Order it for delivery in the USA before 12/20/16 and according to the USPS it will arrive by Christmas!
Here’s an email I recently got:
Your work is really nice. I just discovered Portland Leather Works. I’ve been wanting to learn how to use a whip. For a few years now. I am determined. But.. first I need a beginners whip. I’ve been looking to buy but then I remembered how crafty I am Id like to make one. Money is an issue unfortunately. Do you have any advice I would appreciate it:-)
The thing about making your first whip and that whip being your first whip is that you don’t know what makes a good whip. So you don’t know the how far the weight inside the whip should be carried out into the lash, or how different handle lengths will change how the whip handles. So personally I recommend trying out some whips so you know what the goal is before you try to make one.
Also from the angle of saving money, it’s not economical to make a single whip to save money. Let’s say you are going to make a basic 4 plait bullwhip in cowhide. You’ll need to buy:
- The proper leather in the correct weight $75-$125
- Fall leather $100 or if you are lucky and can find some scrap $5-$10
- Sinew $10-$20
- Misc small tools $10-$25
- Cracker thread $10
So add that up and your first whip will cost about the same as one of my Beginner’s Bullwhips, however your first whip probably won’t crack as well as the one that I make.
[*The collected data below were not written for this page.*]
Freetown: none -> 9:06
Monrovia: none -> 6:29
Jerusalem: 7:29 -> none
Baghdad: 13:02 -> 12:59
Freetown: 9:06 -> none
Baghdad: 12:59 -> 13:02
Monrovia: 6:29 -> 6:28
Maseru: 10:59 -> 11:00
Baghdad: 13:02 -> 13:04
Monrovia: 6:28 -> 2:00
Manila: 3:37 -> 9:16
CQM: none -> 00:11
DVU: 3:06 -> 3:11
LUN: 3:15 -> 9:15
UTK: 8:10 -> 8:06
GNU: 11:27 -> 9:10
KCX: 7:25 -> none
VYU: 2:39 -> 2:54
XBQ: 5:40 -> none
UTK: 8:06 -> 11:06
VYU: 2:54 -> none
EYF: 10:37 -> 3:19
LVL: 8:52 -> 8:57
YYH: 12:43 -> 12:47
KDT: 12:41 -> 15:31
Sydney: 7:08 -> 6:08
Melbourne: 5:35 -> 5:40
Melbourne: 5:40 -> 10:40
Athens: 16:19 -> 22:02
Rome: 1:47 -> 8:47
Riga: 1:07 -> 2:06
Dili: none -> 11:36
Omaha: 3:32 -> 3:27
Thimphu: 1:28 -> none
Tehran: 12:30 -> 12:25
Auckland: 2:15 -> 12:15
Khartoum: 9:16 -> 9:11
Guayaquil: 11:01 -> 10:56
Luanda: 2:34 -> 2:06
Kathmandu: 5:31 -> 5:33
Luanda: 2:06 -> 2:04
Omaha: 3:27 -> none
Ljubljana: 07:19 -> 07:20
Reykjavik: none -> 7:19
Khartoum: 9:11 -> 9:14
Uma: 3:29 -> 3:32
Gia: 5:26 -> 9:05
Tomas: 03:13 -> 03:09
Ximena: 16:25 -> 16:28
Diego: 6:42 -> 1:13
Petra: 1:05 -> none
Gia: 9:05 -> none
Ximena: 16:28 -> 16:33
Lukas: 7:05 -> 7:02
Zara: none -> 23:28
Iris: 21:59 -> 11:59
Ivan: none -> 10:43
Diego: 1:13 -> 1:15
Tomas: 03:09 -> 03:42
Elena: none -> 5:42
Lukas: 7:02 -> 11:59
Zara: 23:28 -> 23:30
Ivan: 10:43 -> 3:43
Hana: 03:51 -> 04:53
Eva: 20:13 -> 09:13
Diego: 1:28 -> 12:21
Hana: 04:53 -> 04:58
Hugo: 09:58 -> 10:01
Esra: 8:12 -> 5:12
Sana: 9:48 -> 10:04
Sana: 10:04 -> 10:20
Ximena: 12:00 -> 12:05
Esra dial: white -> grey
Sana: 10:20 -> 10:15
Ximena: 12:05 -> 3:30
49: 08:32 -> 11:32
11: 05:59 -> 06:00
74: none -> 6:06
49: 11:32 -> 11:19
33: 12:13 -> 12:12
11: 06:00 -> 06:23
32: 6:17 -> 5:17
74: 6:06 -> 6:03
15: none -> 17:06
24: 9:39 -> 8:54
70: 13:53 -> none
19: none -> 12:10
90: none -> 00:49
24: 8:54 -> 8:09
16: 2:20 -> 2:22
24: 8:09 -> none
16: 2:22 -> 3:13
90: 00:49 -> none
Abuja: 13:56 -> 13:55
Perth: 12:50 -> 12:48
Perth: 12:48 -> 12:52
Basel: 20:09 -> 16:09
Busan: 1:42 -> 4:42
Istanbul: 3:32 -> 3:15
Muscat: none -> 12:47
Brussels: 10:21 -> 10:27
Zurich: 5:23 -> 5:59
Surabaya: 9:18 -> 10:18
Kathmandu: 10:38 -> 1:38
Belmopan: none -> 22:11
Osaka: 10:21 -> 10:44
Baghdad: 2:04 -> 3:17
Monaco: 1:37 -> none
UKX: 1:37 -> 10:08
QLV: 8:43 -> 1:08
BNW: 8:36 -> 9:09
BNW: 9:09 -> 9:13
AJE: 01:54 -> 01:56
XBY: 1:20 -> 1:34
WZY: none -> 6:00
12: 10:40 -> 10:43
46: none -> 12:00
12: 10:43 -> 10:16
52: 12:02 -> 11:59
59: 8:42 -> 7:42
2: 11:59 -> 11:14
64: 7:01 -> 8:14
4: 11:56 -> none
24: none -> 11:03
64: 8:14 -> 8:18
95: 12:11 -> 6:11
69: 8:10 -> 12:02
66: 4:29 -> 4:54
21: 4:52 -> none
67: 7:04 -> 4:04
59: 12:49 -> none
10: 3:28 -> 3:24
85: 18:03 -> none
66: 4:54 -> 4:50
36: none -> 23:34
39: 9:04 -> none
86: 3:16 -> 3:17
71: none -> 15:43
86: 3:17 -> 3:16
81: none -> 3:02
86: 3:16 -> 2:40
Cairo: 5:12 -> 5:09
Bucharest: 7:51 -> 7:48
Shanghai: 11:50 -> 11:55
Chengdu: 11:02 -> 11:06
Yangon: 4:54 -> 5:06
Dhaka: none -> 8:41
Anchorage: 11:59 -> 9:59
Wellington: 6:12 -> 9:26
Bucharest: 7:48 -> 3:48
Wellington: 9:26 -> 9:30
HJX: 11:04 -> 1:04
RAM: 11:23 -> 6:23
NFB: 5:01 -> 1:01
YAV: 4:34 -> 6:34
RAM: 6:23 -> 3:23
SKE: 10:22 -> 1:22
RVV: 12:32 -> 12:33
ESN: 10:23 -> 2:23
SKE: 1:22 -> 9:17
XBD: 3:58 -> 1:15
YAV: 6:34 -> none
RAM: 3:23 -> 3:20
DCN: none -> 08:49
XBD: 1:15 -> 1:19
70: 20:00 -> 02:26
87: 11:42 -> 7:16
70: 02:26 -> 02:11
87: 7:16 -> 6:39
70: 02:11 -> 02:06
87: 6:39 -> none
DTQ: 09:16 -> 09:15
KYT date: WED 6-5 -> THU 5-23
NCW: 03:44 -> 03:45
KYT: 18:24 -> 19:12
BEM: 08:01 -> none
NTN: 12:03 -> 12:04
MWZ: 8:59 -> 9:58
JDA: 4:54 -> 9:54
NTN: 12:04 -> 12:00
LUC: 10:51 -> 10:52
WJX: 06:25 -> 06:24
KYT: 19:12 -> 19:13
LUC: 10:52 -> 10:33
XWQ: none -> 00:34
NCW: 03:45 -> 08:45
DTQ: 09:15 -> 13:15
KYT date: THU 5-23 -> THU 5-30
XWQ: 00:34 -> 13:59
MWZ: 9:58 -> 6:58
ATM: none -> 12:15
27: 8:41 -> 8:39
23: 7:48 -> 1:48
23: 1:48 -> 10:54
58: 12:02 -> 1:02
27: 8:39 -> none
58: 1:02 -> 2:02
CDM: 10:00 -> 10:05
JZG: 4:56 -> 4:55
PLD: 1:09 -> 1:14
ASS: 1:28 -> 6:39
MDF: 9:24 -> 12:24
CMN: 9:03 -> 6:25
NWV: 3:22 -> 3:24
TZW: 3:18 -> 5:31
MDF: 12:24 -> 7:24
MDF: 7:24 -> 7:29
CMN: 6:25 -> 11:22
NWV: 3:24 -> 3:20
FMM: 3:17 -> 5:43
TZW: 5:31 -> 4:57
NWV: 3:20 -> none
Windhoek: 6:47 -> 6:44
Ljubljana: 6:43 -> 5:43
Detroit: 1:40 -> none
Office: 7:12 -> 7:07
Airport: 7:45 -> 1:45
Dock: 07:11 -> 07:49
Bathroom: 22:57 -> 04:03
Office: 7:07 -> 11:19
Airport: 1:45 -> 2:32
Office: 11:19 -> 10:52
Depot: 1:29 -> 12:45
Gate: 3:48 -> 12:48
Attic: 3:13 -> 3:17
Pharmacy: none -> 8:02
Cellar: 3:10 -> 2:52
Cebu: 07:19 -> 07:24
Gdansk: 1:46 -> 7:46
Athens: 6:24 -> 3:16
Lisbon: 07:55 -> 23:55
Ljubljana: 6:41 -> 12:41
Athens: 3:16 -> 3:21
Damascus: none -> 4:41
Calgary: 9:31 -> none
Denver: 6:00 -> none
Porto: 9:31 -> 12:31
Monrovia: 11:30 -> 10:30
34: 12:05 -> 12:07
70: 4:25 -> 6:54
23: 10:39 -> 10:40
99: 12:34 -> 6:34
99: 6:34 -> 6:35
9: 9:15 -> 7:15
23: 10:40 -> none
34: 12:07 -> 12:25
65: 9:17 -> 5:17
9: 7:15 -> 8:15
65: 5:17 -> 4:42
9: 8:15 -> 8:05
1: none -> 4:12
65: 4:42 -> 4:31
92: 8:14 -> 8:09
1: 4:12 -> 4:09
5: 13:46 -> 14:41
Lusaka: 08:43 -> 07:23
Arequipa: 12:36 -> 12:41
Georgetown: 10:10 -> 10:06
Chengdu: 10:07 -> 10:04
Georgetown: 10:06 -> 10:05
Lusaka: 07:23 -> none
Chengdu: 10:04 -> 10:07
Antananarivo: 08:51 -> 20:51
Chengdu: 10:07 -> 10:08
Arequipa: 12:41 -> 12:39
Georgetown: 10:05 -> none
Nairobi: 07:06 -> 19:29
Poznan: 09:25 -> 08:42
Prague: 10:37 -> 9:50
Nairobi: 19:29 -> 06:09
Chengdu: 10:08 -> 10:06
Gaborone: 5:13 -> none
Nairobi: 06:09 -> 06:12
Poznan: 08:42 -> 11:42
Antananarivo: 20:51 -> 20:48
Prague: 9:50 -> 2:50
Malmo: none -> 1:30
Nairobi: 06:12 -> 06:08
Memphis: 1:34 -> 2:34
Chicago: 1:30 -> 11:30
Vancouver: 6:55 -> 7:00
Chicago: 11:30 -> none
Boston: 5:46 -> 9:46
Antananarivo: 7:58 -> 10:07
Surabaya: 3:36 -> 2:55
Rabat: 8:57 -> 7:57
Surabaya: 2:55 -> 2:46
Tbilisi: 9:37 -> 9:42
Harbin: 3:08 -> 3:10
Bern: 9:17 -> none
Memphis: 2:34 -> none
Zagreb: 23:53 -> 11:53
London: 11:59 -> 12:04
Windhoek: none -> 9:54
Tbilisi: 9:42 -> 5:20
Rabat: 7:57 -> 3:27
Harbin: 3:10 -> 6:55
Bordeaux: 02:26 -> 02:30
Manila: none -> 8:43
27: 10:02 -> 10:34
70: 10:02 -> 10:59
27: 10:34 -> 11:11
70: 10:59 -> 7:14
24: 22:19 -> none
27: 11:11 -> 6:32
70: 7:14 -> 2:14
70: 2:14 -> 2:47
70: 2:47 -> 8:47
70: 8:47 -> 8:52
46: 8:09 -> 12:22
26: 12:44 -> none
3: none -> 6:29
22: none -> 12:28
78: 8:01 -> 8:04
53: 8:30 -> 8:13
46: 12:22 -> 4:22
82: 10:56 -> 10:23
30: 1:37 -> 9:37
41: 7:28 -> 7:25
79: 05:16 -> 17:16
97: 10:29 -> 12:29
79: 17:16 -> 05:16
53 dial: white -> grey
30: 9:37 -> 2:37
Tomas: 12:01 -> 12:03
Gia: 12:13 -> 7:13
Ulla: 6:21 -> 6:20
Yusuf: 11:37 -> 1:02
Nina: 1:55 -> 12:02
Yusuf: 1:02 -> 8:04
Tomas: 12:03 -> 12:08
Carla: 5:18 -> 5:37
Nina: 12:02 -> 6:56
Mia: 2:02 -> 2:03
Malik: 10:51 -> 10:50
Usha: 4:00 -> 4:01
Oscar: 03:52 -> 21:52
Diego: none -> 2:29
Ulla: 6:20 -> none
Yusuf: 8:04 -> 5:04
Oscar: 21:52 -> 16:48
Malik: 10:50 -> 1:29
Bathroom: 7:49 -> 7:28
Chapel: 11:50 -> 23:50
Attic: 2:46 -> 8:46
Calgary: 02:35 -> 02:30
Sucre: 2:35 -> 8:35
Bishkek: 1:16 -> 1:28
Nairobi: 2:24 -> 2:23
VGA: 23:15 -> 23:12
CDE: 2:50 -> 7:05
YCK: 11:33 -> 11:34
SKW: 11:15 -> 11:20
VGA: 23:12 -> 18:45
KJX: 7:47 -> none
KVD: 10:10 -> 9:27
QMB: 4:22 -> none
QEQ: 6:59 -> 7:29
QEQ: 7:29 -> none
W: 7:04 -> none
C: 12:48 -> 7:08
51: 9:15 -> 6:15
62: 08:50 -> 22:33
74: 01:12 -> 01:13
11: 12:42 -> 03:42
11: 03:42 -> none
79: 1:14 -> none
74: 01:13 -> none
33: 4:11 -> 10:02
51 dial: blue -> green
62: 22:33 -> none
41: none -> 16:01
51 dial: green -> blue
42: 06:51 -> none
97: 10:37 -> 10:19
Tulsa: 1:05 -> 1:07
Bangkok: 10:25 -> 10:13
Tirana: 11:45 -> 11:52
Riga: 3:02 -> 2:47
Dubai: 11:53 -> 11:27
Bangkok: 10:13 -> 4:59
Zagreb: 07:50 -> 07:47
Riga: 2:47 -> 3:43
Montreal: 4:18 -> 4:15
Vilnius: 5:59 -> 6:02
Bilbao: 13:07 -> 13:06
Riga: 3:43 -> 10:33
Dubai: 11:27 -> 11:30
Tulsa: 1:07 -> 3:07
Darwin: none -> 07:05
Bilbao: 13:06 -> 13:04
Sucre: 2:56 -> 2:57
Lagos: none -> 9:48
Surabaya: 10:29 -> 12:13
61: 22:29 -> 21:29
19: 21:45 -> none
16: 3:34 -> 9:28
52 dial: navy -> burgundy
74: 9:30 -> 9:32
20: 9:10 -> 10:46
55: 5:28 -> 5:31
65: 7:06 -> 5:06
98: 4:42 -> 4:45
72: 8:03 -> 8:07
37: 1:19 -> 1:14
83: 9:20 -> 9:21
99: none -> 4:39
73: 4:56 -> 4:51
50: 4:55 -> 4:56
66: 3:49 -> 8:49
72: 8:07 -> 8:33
There’s one reason for that, I’ve made whips before, and have made many of these, so I have my design down.
Oh, I forgot to factor in some sort of instructions. I recommend Ron Edwards book How to Make Whips, that adds a few bucks to the price.
So to sum it up, if you just want one whip, it’s cheaper to buy one that’s been professionally made. If you want to learn to make whips, you’ll spend a lot of money on leather learning before you end up with a super solid whip!